Does anyone know a good free or maybe paid software to watermark and disable right options?

Thanks


----------



## KmH (Aug 2, 2010)

Free - www.GIMP.org
http://www.bing.com/search?q=watermark+tutorials+using+GIMP&go=&form=QBRE&qs=n&sk=

Once you have designed the watermark file, you can use the free www.faststone.org resizer to add it to many photos in a batch process.

"disable right options." ? :scratch:

Does that mean, 'disable write options' or 'disable right click options'.

Disabling right click can be easily circumvented by taking a screen shot instead.

If someone wants your photo, they will find a way to steal it, and then either crop, or photoshop out your watermark.

Plan on your photos being stolen, because _online image theft is rampant_.

Be sure and kiss your photo goodby, as you put it on line.


----------



## Toan&Bonnie (Aug 2, 2010)

thanks for the info...sad tho...


----------



## KmH (Aug 2, 2010)

Sign of the times. Many think if it's on the Internet, it's free for the taking, when it's not.

The music industry has been fighting the same problem for years now, but has gotten a lot more attention regarding the problem.


----------



## rcfreak339 (Aug 2, 2010)

There is in fact a AWESOME software I use to watermark/re-size my pictures all the time with. It's called "FastStone Photoresizer" It's wonderful! Plus it's free!

http://www.faststone.org/download.htm


----------



## Orrin (Aug 3, 2010)

KmH said:


> Disabling right click can be easily circumvented by taking a screen shot instead.
> 
> If someone wants your photo, they will find a way to steal it, and then either crop, or photoshop out your watermark.
> 
> ...



The images are also stored in the users cache, which can be easily accessed if they are knowlegable about their system.

My gallery (click below) uses images that are small and low jpg quality.
The quality and size are OK to view the image, but difficult to use elsewhere
if they are taken.


----------



## mooney101 (Aug 26, 2010)

there really is no way to prevent downloading of images because you can always take a screen shot to work around it. So don't worry about it and just watermark your images and keep them low rez if you can. I recommend lightroom 3 for watermarking.


----------



## KmH (Aug 26, 2010)

I say, "Worry about it." and take what steps you can to mitigate the possibilty of your photo being stolen.

To watermark with FastStone you first must create the watermark using either a raster or vector graphics application, and then import the watermark for FastStone to apply.

Lightroom 3 has a nifty watermarking capability, but it's primary use is as image database management software, and kind of expensive just for watermarking.


----------



## Semifusa (Feb 18, 2017)

KmH said:


> Free - www.GIMP.org
> watermark tutorials using GIMP - Bing=
> 
> Once you have designed the watermark file, you can use the free www.faststone.org resizer to add it to many photos in a batch process.
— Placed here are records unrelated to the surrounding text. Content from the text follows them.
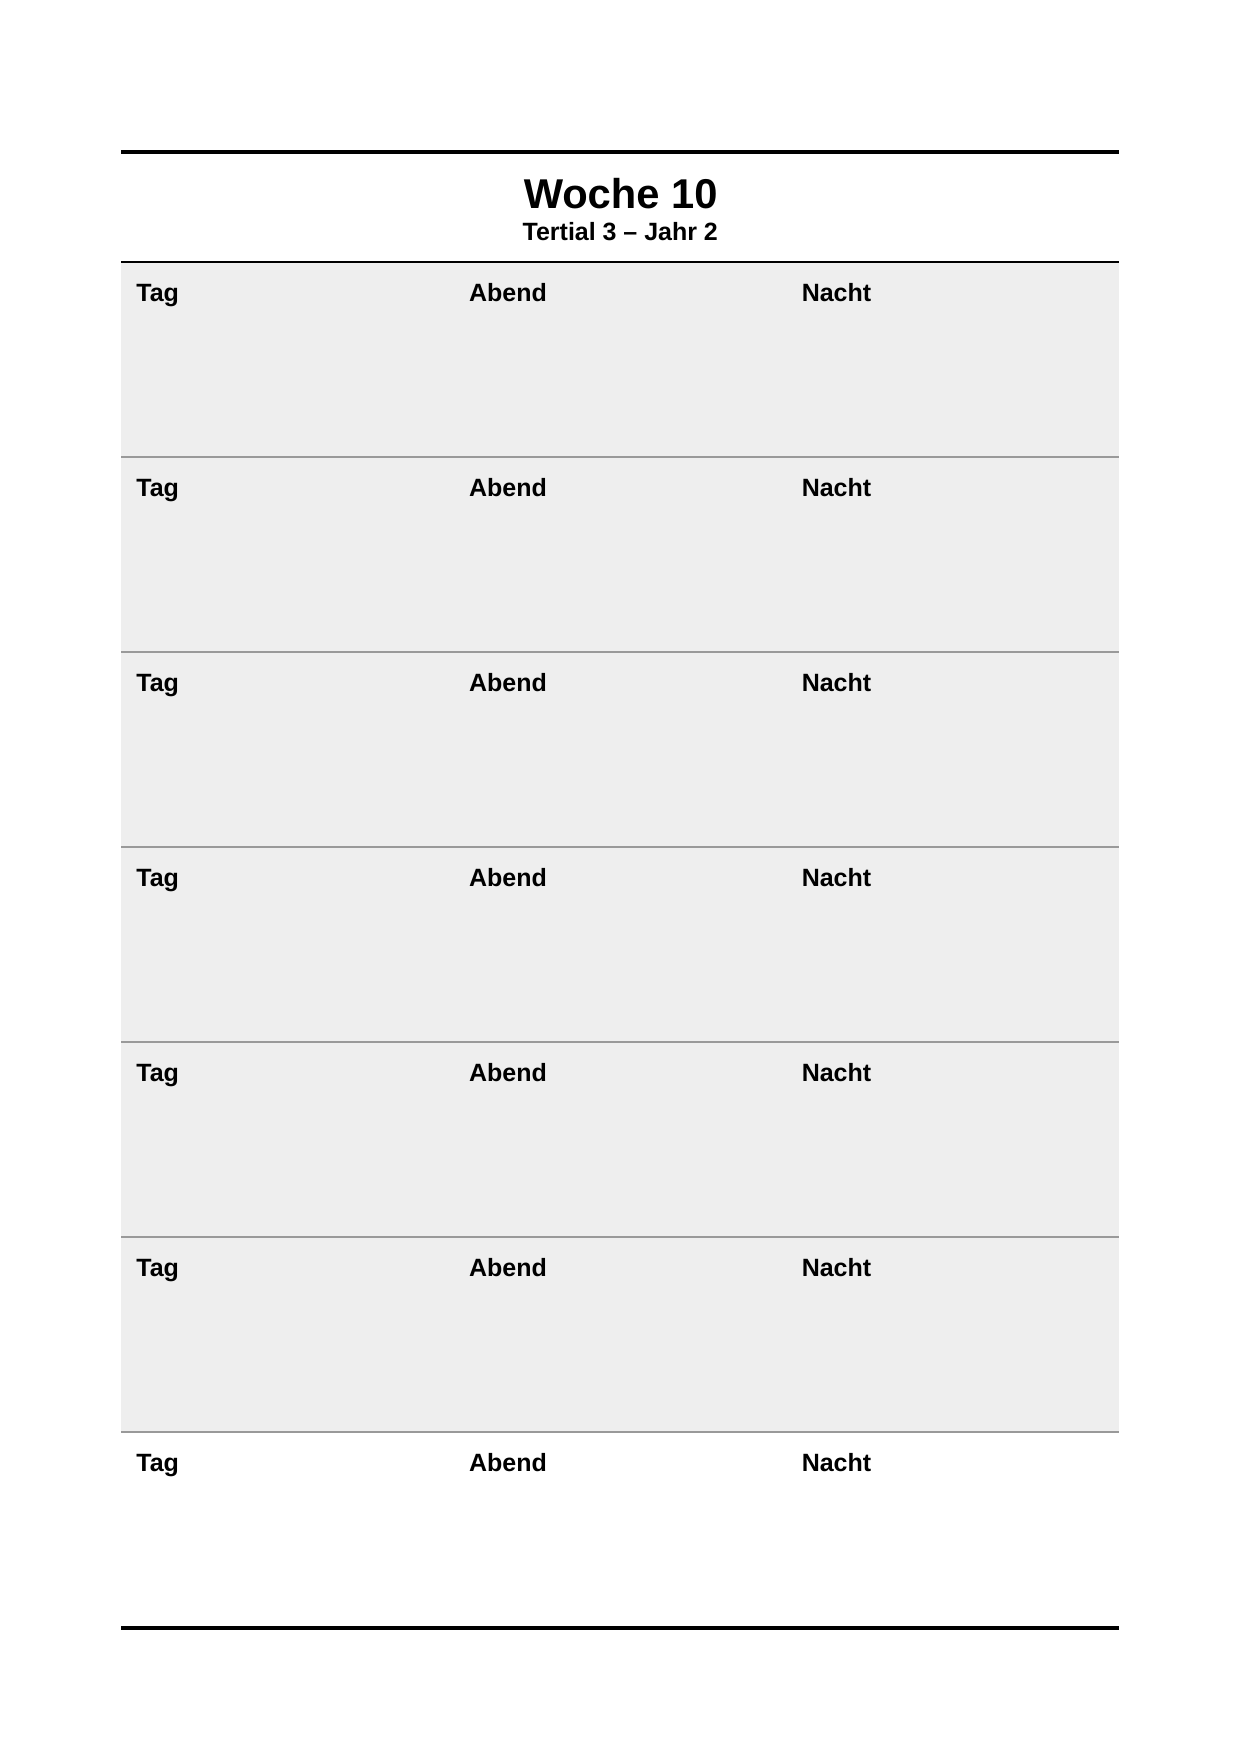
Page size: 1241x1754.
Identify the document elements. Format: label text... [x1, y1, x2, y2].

table_cell Abend [454, 1433, 787, 1626]
table_cell Tag [121, 1043, 454, 1236]
table_cell Abend [454, 1238, 787, 1431]
table_cell Tag [121, 848, 454, 1041]
table_cell Tag [121, 263, 454, 456]
table_cell Nacht [787, 1238, 1119, 1431]
table_cell Tag [121, 1238, 454, 1431]
table_cell Abend [454, 848, 787, 1041]
table_header Woche 10 Tertial 3 – Jahr 2 [121, 154, 1119, 261]
table_cell Nacht [787, 263, 1119, 456]
table_cell Nacht [787, 1433, 1119, 1626]
table_cell Nacht [787, 458, 1119, 651]
table_cell Abend [454, 653, 787, 846]
table_cell Abend [454, 458, 787, 651]
table_cell Abend [454, 1043, 787, 1236]
table_cell Nacht [787, 848, 1119, 1041]
table_cell Tag [121, 653, 454, 846]
table_cell Nacht [787, 653, 1119, 846]
table_cell Abend [454, 263, 787, 456]
table_cell Nacht [787, 1043, 1119, 1236]
table_cell Tag [121, 458, 454, 651]
table_cell Tag [121, 1433, 454, 1626]
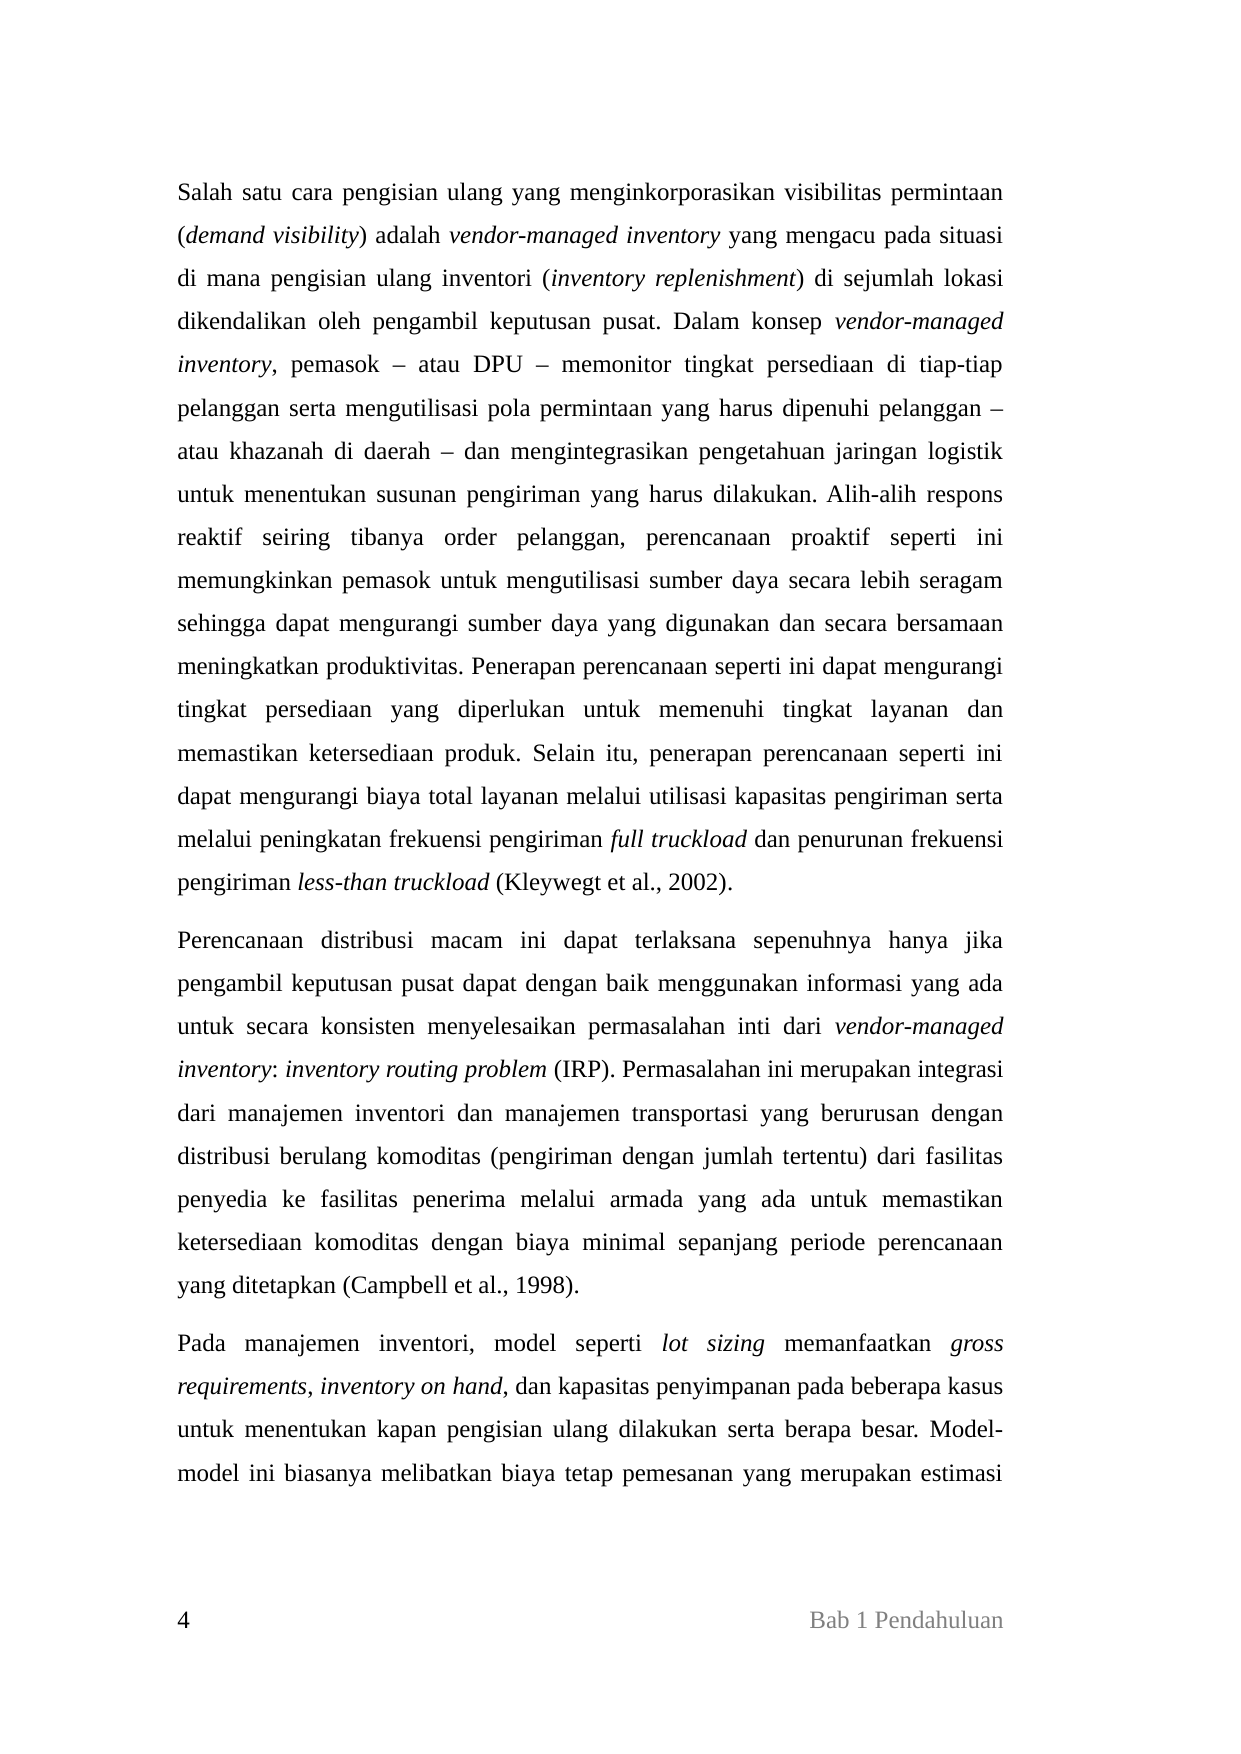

Thanks for the instructions (I noticed that it was already in 2010 but still very useful). I made my watermark on a simple PowerPoint sheet (more versatile in manipulation of the text), copied it to GIMP and saved it as a transparent background GIF. Then I opened FastStone, looked for the file on the watermark tab, put it in the image and saved it again. It worked perfectly.


----------